# Data in this exercise

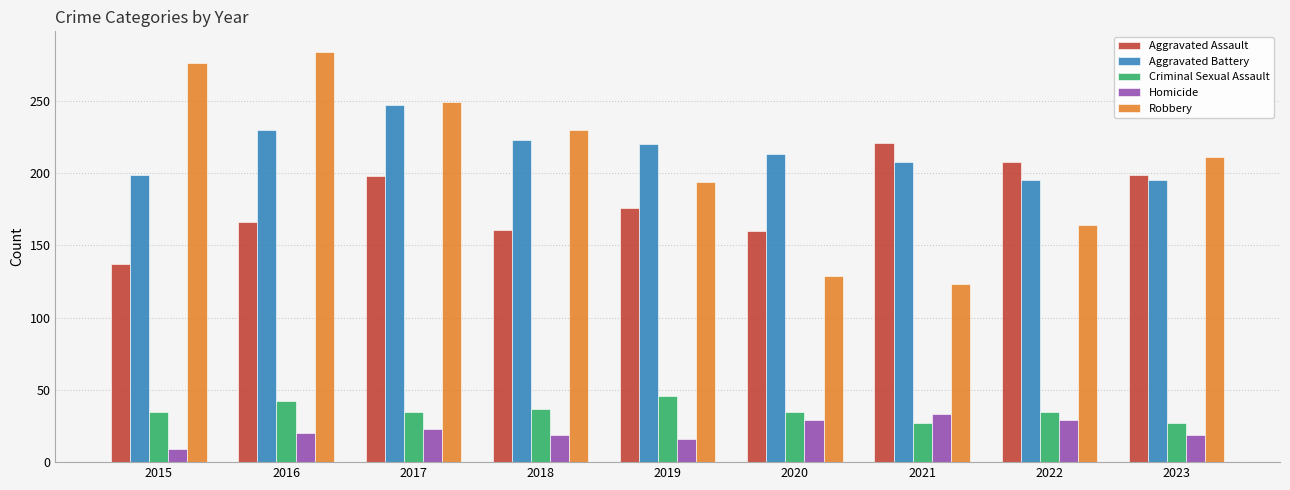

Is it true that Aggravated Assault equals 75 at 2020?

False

==

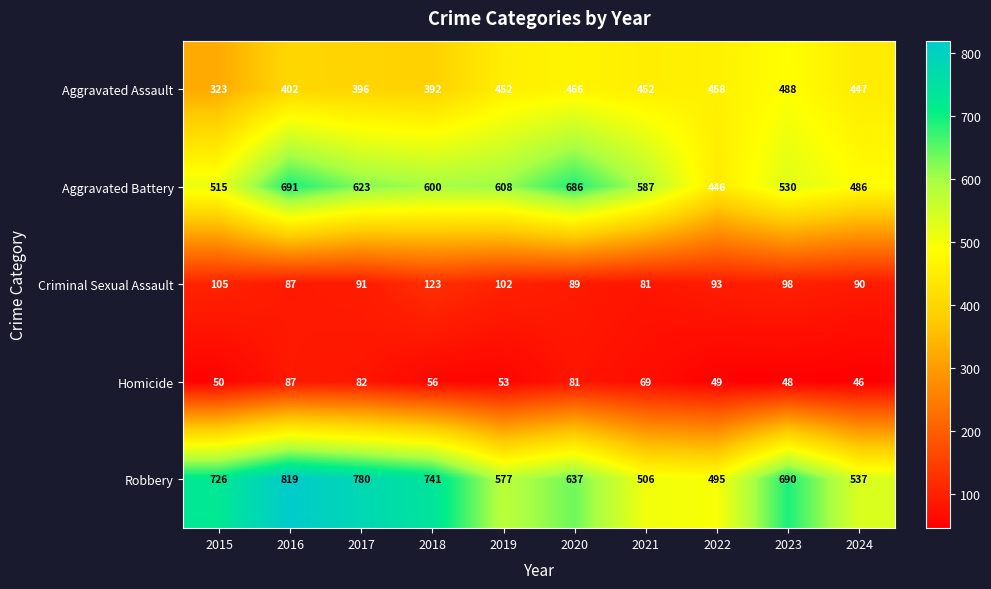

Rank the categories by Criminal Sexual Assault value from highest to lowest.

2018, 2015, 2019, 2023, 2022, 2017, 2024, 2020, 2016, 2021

* * *

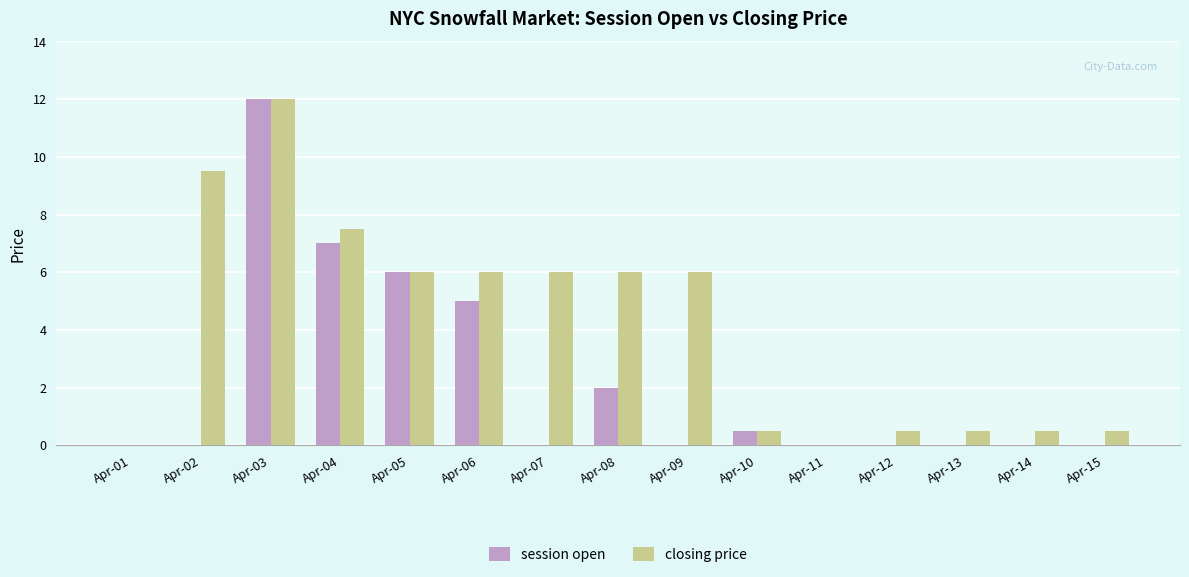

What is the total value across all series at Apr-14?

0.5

# What is needed
List each line of the material above that contains the string "Assault", matching case exactly.

# Answer to the exercise
Is it true that Aggravated Assault equals 75 at 2020?
Rank the categories by Criminal Sexual Assault value from highest to lowest.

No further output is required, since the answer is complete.